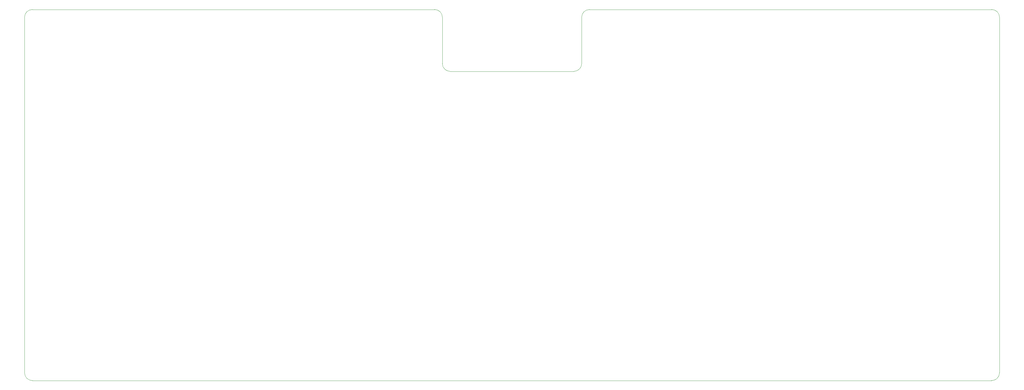
<source format=gbr>
%TF.GenerationSoftware,KiCad,Pcbnew,(7.0.0)*%
%TF.CreationDate,2024-01-04T19:42:07+01:00*%
%TF.ProjectId,HP2621,48503236-3231-42e6-9b69-6361645f7063,rev?*%
%TF.SameCoordinates,Original*%
%TF.FileFunction,Profile,NP*%
%FSLAX46Y46*%
G04 Gerber Fmt 4.6, Leading zero omitted, Abs format (unit mm)*
G04 Created by KiCad (PCBNEW (7.0.0)) date 2024-01-04 19:42:07*
%MOMM*%
%LPD*%
G01*
G04 APERTURE LIST*
%TA.AperFunction,Profile*%
%ADD10C,0.100000*%
%TD*%
G04 APERTURE END LIST*
D10*
X178593750Y-32543750D02*
X178593750Y-18256250D01*
X176212500Y-34924950D02*
G75*
G03*
X178593750Y-32543750I0J2381250D01*
G01*
X307181250Y-18256250D02*
X307181250Y-127793750D01*
X135731250Y-18256250D02*
X135731250Y-32543750D01*
X135731300Y-18256250D02*
G75*
G03*
X133350000Y-15875000I-2381300J-50D01*
G01*
X138112500Y-34925000D02*
X176212500Y-34925000D01*
X7143750Y-127793750D02*
X7143750Y-18256250D01*
X304800000Y-130174950D02*
G75*
G03*
X307181250Y-127793750I0J2381250D01*
G01*
X304800000Y-130175000D02*
X9525000Y-130175000D01*
X7143750Y-127793750D02*
G75*
G03*
X9525000Y-130175000I2381250J0D01*
G01*
X135731200Y-32543750D02*
G75*
G03*
X138112500Y-34925000I2381300J50D01*
G01*
X180975000Y-15875000D02*
X304800000Y-15875000D01*
X9525000Y-15875000D02*
G75*
G03*
X7143750Y-18256250I0J-2381250D01*
G01*
X180975000Y-15875050D02*
G75*
G03*
X178593750Y-18256250I0J-2381250D01*
G01*
X9525000Y-15875000D02*
X133350000Y-15875000D01*
X307181300Y-18256250D02*
G75*
G03*
X304800000Y-15875000I-2381300J-50D01*
G01*
M02*

</source>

------------

• [Problem details]: Dropping every picture, restate the material word for word.

• [Solution]:
<source format=gbr>
%TF.GenerationSoftware,KiCad,Pcbnew,(7.0.0)*%
%TF.CreationDate,2024-01-04T19:42:07+01:00*%
%TF.ProjectId,HP2621,48503236-3231-42e6-9b69-6361645f7063,rev?*%
%TF.SameCoordinates,Original*%
%TF.FileFunction,Profile,NP*%
%FSLAX46Y46*%
G04 Gerber Fmt 4.6, Leading zero omitted, Abs format (unit mm)*
G04 Created by KiCad (PCBNEW (7.0.0)) date 2024-01-04 19:42:07*
%MOMM*%
%LPD*%
G01*
G04 APERTURE LIST*
%TA.AperFunction,Profile*%
%ADD10C,0.100000*%
%TD*%
G04 APERTURE END LIST*
D10*
X178593750Y-32543750D02*
X178593750Y-18256250D01*
X176212500Y-34924950D02*
G75*
G03*
X178593750Y-32543750I0J2381250D01*
G01*
X307181250Y-18256250D02*
X307181250Y-127793750D01*
X135731250Y-18256250D02*
X135731250Y-32543750D01*
X135731300Y-18256250D02*
G75*
G03*
X133350000Y-15875000I-2381300J-50D01*
G01*
X138112500Y-34925000D02*
X176212500Y-34925000D01*
X7143750Y-127793750D02*
X7143750Y-18256250D01*
X304800000Y-130174950D02*
G75*
G03*
X307181250Y-127793750I0J2381250D01*
G01*
X304800000Y-130175000D02*
X9525000Y-130175000D01*
X7143750Y-127793750D02*
G75*
G03*
X9525000Y-130175000I2381250J0D01*
G01*
X135731200Y-32543750D02*
G75*
G03*
X138112500Y-34925000I2381300J50D01*
G01*
X180975000Y-15875000D02*
X304800000Y-15875000D01*
X9525000Y-15875000D02*
G75*
G03*
X7143750Y-18256250I0J-2381250D01*
G01*
X180975000Y-15875050D02*
G75*
G03*
X178593750Y-18256250I0J-2381250D01*
G01*
X9525000Y-15875000D02*
X133350000Y-15875000D01*
X307181300Y-18256250D02*
G75*
G03*
X304800000Y-15875000I-2381300J-50D01*
G01*
M02*

</source>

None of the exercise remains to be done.